Machine Learning Algorithms Making the E-Discovery Process Much Less Painful

Machine learning is a type of artificial intelligence which evolved from the study of pattern recognition. Through the construction of algorithms, machines can make predictions on data versus following preprogrammed commands. What’s more, these algorithms can make independent decisions when new data is applied. As computer processing power improves, this technology can be applied to much larger data sets for reliable, repeatable results. This is the technology behind self-driving cars, fraud detection and data mining for online advertising.

The legal field has also found an application for machine learning algorithms to reduce the cost of document review.  Specifically, these algorithms have been applied to doc review solutions such as; Computer Assisted Review, Technology Assisted Review (TAR), and predictive coding. The growth of email and storing of documents electronically, gave rise to the e-discovery industry in the early 2000’s.  The exponential data growth is outpacing the traditional e-discovery methodology of filtering/searching to reduce data sets for review hosting. Pressure to reduce these costs, including pricey attorney review hours, had solution providers looking around for an answer. The potential application of TAR to legal document discovery quickly made it the industry “holy grail”. However, TAR solutions for e-discovery were mostly limited to industry conference circuits and talking heads. By 2012 the technology had matured enough begin to deliver on its promise to revolutionize doc review with a reliable alternative to traditional attorney review.

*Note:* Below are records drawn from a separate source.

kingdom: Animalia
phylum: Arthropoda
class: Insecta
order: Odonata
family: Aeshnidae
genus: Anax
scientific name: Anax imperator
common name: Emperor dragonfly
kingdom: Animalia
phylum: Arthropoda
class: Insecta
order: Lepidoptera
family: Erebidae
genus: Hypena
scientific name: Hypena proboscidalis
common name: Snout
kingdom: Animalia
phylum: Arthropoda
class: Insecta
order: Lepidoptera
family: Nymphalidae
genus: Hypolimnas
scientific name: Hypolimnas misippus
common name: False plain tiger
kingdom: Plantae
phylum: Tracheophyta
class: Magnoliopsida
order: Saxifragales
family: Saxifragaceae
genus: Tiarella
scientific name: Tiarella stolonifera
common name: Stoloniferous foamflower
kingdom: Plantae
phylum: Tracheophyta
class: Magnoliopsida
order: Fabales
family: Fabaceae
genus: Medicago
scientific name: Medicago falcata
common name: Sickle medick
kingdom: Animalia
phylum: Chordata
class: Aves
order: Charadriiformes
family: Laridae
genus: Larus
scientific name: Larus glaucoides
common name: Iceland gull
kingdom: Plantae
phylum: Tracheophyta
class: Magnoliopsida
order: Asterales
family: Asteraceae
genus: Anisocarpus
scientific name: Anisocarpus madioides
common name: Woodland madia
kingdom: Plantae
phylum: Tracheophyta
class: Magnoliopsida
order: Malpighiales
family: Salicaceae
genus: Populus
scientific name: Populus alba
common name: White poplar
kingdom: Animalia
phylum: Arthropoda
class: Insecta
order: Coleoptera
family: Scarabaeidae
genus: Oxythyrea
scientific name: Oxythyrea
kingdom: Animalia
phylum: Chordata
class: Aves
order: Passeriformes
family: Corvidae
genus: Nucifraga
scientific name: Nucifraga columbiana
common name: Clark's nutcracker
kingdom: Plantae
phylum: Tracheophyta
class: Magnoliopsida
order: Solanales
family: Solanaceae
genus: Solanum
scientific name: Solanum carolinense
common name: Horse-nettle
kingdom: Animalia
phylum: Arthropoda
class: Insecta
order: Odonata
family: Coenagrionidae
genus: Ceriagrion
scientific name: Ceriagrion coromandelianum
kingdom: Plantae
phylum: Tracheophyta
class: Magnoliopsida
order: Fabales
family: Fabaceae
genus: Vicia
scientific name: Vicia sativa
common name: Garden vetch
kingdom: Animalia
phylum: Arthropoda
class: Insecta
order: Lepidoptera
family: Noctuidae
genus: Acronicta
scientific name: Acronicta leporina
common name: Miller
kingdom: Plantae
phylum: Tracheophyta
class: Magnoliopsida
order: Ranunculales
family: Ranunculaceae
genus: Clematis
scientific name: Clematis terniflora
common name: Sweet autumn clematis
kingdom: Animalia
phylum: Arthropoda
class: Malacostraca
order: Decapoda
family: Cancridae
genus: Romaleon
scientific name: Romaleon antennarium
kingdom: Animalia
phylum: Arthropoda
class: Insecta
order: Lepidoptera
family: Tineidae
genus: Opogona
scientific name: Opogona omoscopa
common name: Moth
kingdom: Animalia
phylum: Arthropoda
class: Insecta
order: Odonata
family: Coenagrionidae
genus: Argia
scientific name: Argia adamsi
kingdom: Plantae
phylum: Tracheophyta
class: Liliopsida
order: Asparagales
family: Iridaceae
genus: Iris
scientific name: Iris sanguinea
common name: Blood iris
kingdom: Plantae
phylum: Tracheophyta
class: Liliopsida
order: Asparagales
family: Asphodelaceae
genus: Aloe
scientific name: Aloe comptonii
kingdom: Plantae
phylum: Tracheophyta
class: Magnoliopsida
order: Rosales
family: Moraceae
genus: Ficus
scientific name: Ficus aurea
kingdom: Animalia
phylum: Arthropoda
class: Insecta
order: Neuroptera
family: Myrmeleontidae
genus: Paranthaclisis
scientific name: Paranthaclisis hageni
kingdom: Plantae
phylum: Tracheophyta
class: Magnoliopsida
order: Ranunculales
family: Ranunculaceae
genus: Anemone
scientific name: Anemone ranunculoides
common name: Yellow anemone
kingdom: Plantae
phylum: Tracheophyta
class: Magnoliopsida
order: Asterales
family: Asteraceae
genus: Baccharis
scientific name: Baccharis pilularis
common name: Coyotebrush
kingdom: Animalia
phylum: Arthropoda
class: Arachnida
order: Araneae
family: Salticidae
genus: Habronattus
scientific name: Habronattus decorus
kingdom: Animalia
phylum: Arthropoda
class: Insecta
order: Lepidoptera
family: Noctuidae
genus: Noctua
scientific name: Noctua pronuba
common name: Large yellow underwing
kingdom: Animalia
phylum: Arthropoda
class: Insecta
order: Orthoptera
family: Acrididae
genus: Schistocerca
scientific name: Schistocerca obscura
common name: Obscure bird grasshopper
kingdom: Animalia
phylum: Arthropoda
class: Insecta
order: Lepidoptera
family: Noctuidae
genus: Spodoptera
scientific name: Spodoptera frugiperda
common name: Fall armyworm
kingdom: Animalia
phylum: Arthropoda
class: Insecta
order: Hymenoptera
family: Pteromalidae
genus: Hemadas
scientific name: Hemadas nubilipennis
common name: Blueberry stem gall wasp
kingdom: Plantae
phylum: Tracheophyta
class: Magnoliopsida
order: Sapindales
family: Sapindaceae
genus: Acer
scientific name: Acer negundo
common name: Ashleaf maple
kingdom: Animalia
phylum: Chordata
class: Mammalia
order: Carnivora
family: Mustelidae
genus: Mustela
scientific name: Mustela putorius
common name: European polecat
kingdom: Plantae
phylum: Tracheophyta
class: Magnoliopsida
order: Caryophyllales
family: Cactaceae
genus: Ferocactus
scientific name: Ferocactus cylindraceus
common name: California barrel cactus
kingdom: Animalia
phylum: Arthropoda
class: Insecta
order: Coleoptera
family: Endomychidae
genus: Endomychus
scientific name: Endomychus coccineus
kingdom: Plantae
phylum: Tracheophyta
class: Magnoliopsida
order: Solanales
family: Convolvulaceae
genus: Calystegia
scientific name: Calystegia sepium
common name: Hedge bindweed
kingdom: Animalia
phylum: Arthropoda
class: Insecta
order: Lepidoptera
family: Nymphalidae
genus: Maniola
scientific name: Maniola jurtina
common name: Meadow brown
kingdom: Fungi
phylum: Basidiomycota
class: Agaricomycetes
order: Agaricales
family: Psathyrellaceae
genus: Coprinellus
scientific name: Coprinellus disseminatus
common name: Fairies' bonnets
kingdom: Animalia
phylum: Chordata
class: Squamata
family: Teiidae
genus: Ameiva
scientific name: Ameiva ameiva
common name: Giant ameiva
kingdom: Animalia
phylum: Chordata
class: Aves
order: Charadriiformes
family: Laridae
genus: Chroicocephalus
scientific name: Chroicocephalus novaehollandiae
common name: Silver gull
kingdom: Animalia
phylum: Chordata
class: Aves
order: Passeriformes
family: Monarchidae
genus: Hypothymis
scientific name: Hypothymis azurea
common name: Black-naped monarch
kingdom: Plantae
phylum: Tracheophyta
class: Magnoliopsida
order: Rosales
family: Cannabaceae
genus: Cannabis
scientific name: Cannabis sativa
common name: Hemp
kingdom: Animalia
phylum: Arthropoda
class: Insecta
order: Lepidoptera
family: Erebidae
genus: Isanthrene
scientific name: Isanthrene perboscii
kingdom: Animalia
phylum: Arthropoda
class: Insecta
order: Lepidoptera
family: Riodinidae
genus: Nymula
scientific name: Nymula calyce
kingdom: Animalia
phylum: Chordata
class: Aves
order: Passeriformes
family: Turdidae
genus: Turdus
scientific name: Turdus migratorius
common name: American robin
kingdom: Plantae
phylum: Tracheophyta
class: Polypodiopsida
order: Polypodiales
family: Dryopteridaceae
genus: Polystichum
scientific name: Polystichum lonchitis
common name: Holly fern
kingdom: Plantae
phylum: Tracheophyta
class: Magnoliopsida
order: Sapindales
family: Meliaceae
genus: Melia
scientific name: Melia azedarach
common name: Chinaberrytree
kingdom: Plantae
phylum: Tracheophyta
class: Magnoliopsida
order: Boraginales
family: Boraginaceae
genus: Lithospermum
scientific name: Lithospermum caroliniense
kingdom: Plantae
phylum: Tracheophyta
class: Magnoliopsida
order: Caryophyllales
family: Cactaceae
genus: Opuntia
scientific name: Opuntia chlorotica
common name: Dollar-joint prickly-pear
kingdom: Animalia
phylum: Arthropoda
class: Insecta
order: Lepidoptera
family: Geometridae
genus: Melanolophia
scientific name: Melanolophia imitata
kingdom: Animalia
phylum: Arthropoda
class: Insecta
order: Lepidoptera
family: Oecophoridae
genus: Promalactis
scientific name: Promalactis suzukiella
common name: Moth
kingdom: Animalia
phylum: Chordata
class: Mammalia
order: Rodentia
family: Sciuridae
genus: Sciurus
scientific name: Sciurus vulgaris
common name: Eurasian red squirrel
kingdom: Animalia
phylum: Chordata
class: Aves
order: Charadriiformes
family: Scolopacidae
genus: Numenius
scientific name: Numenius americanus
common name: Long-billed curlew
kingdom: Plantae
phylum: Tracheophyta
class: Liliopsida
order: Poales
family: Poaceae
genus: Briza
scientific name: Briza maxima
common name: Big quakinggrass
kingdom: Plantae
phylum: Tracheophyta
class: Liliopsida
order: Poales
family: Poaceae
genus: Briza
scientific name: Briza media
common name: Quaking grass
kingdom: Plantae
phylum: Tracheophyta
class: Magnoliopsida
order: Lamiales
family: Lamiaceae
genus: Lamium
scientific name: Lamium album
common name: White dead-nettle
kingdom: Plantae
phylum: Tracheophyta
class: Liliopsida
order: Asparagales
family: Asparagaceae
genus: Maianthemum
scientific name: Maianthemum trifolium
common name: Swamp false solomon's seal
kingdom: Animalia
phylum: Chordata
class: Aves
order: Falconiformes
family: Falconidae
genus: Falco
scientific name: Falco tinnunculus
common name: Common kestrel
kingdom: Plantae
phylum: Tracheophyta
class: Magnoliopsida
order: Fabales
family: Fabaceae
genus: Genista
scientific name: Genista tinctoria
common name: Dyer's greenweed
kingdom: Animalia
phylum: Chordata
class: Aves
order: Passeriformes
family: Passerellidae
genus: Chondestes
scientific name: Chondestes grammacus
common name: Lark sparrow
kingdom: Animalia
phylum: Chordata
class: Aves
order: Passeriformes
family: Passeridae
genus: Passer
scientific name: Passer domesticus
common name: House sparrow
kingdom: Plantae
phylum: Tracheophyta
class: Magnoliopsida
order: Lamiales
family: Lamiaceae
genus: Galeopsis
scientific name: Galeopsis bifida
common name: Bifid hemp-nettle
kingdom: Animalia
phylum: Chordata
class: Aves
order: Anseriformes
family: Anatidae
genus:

As technology advances, so does the expectations of courts when handling electronic documents. Judges now have little leniency for incomplete preservation or collection efforts, which has changed since the early 2000’s. Assuming a proper legal hold was in place, attorneys and third party providers are expected to provide all relevant email, user created e-docs, and associated metadata. If not, they face possible sanctions. Similarly, judges are just starting to push firms to use TAR to conserve legal spending resources, versus limiting discovery due to data volume. One example of a court ordered use of automated coding in a federal case occurred very recently. Judge Peck, from the United States Southern District Court of New York, in the case of Da Silva Moore v. Publicic Groupe et al., ordered litigants to use computer assisted review instead of only using keyword searches. He reasoned there was a likelihood of fewer mistakes in the document review process using this new technology since it could quickly recognize relevant information that simple keyword searching would miss. The future of machine learning is not only focused on reducing cost, but it also has the ability to push technology review past the limits of keyword filters.

This technology is not perfect or 100% accurate, but neither is attorney review. The biggest benefit on the horizon for law firms and their clients will be the application of TAR to an initial “first pass” review of docs. This removes the unnecessary hourly rates of young associates or doc review centers, who review data relevant to the case, or privileged communications. Removing this low hanging fruit conserves attorney billable hours for the more complex review issues of e-discovery. The attorneys benefit from avoiding doc intensive cases that take up a lot of their time, leaving bandwidth for other matters.